Labour, in its forthcoming policy review, will be deluding itself if it attributes its losses wholly to Brexit and persists with John McDonnell’s crypto-Marxist agenda. The radical Momentum movement may have brought energy to the party’s grassroots, but it has forced Labour to make the public electoral offers they have now firmly rejected twice.
Unless Labour can find a leader whom the public can trust, which means taking it back to the centre ground on which Tony Blair won three general elections, they are doomed. It is dispiriting to those of us who genuinely believe in a rotating two-party democratic system to see Corbyn promising to lead this debate about the party’s future. He is the problem, not part of the solution.
He will go down in history, quite rightly, as the most unpopular Labour leader of all time, a man with confused political beliefs and a man whose vacillation allowed the vile subject of anti-Semitism to enter British politics. The sooner he leaves the stage the better. Momentum must carry the blame for making him leader and thereby almost destroying Labour as a credible party of government.
The party’s so-called “centrists” also deserve some blame for continuing to support Corbyn while knowing he was a disaster. It will be harder than ever for Labour to recover if Johnson is sincere about his commitment to “One Nation” Toryism – which he now has the power to deliver if he chooses to do so. That would move the Tory party onto the centre ground once occupied by Labour.
I have never believed that Johnson is as right-wing as he has been depicted. He adopted that pose to tough out a solution on Brexit by bringing the party’s hard Brexiteers on-side. His majority means that he is no longer beholden to them. He may reshape his Cabinet to allow more progressive voices to be heard.
For all his manifest personal weaknesses, Boris is a formidable politician with the vivid personality, the strong will and the sharp brain that Theresa May lacked. He has now won two elections, against the odds, as London Mayor, secured his party leadership convincingly, and has now achieved the biggest Tory victory since Margaret Thatcher over 30 years ago. He has also marginalised Nigel Farage.

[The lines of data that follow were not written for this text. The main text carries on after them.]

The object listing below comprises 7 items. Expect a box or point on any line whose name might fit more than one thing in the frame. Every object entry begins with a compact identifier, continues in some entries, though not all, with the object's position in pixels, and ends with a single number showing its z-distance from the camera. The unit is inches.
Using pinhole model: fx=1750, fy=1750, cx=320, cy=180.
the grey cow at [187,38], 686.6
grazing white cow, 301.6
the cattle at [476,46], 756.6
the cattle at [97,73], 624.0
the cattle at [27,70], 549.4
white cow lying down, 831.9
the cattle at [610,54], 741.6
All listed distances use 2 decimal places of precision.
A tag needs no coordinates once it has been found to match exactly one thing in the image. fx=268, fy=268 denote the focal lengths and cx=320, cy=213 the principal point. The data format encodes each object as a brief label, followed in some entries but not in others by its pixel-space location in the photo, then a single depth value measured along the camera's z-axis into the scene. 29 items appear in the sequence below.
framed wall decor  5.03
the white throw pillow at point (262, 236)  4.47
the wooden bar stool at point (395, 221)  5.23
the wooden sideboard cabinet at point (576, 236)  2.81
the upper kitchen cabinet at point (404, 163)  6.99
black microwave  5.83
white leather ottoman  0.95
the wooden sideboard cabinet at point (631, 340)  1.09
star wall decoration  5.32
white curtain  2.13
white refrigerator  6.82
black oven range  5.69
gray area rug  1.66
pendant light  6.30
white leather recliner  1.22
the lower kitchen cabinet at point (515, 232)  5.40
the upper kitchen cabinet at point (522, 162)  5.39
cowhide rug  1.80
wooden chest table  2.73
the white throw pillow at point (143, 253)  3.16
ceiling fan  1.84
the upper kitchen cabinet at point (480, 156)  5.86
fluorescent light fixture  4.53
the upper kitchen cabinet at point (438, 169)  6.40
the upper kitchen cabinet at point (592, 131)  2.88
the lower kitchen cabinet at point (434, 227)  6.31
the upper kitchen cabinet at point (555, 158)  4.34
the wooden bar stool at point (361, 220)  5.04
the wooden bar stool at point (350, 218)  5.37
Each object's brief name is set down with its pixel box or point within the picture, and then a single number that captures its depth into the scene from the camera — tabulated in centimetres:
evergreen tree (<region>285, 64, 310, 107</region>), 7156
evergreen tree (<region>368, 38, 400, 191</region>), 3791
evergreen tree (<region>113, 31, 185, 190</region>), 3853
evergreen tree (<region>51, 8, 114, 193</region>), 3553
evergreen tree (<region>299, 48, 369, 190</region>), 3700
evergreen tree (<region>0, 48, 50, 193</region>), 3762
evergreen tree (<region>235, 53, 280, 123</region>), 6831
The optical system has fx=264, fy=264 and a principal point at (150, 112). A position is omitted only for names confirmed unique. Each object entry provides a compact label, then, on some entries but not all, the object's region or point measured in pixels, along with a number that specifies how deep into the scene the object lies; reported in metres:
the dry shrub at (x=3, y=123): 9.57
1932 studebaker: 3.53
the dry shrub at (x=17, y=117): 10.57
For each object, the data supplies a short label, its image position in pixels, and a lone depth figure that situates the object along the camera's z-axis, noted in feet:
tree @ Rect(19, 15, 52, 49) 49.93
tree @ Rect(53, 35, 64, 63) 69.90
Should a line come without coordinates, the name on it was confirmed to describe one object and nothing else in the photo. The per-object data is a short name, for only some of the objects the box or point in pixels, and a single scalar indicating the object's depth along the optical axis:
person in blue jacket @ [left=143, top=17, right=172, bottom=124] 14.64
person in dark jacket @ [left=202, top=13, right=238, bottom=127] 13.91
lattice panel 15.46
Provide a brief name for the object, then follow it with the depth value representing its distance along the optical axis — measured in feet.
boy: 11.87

These are remarkable achievements – and an astonishing Superman-style recovery from the position he was in when he took office, when maverick Remainer MPs, supported by a maverick Remainer Speaker in John Bercow, took control of the House of Commons agenda and denied the government the power to govern.

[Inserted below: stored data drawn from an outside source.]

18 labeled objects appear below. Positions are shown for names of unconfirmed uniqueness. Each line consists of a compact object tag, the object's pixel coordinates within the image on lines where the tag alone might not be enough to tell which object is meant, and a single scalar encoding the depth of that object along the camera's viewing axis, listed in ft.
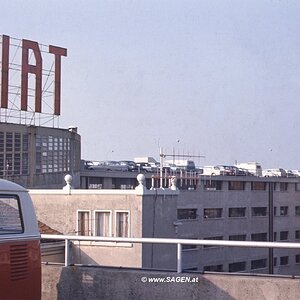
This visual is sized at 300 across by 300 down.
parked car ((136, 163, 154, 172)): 235.40
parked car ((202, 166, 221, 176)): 257.28
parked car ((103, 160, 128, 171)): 229.45
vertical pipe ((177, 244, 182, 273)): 30.19
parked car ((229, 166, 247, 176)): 265.13
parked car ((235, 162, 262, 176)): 288.10
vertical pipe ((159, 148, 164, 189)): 167.92
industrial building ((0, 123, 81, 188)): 138.82
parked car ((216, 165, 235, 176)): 258.20
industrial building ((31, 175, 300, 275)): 116.26
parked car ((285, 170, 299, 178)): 289.55
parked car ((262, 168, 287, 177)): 286.46
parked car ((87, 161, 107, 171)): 217.97
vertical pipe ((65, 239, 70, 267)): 33.12
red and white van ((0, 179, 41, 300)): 25.27
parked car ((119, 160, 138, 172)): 236.14
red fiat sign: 140.97
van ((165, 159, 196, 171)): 237.64
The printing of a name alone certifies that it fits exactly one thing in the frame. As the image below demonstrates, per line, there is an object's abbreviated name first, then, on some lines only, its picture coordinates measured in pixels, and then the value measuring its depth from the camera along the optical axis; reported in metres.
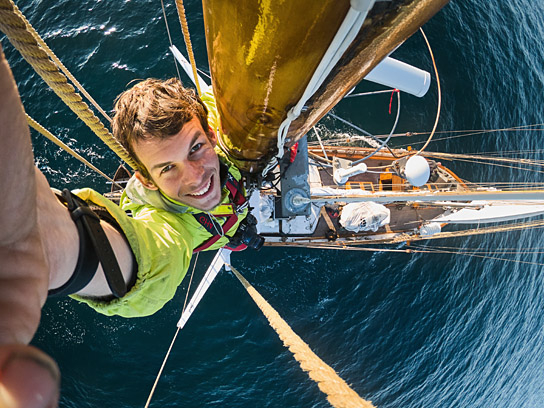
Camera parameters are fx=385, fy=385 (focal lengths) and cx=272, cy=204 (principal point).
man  0.21
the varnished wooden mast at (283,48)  0.38
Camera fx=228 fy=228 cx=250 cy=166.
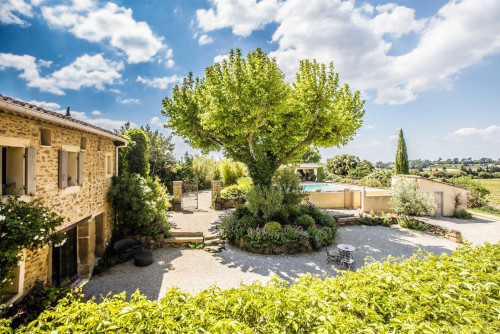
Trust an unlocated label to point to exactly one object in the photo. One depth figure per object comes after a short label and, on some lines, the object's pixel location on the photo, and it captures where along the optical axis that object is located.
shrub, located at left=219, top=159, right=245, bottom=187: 24.70
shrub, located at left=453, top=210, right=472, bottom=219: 16.47
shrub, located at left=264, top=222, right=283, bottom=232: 11.35
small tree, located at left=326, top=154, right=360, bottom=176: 37.28
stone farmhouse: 5.18
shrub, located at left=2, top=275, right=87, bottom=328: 4.98
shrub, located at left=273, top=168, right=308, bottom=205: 13.50
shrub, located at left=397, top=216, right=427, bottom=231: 13.86
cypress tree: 27.34
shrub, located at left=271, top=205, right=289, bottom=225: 13.04
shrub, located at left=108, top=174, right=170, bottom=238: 10.08
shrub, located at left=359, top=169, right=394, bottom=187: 26.13
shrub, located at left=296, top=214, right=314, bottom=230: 12.41
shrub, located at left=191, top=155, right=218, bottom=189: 27.97
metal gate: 18.34
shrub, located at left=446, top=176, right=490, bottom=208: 19.80
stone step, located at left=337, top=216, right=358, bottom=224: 14.64
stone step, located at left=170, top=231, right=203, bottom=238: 11.23
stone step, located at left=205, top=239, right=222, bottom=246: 11.02
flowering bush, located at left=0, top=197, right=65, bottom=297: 4.31
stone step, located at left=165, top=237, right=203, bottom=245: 10.90
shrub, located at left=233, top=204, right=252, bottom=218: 13.81
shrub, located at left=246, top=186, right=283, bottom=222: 12.20
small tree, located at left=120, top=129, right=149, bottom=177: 14.32
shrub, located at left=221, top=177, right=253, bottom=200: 18.65
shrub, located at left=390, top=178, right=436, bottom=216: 13.91
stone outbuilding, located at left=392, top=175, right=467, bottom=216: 16.83
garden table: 8.82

Parliamentary democracy will be all the better for the absence of those self-opinionated “wreckers” who defied the will of the people while pretending to support it: Oliver Letwin, Dominick Grieve, Anna Soubry and David Gaulke. Why John Major and Tony Blair should have supported them against Johnson now looks like an absurd misjudgement.
There will doubtless be many bumps in the road ahead as the trade talks with Europe stretch out through next year and probably beyond. Johnson will be judged mainly on his success in achieving a good deal with Europe and other promised trade deals around the world. He will also have to grapple with resistance in Scotland and Northern Ireland if he is to hold the Union together.
But he will also be judged on the efforts he makes to address Britain’s increasing inequality. I forecast the scrapping of mega-projects like HS2 and Heathrow expansion and the billions thus saved being spent on improved public services. At least, I hope so.
While in London I saw the Ken Loach film, Sorry We Missed You, which depicted, in terms that almost drove one to tears, the plight of an ordinary, honest, hard-working, debt-ridden family desperately trying to cope. I would like Mr Johnson to see it to give him some insight into the human pain that lies behind the bleak statistics of poverty in the Britain for which he is now responsible.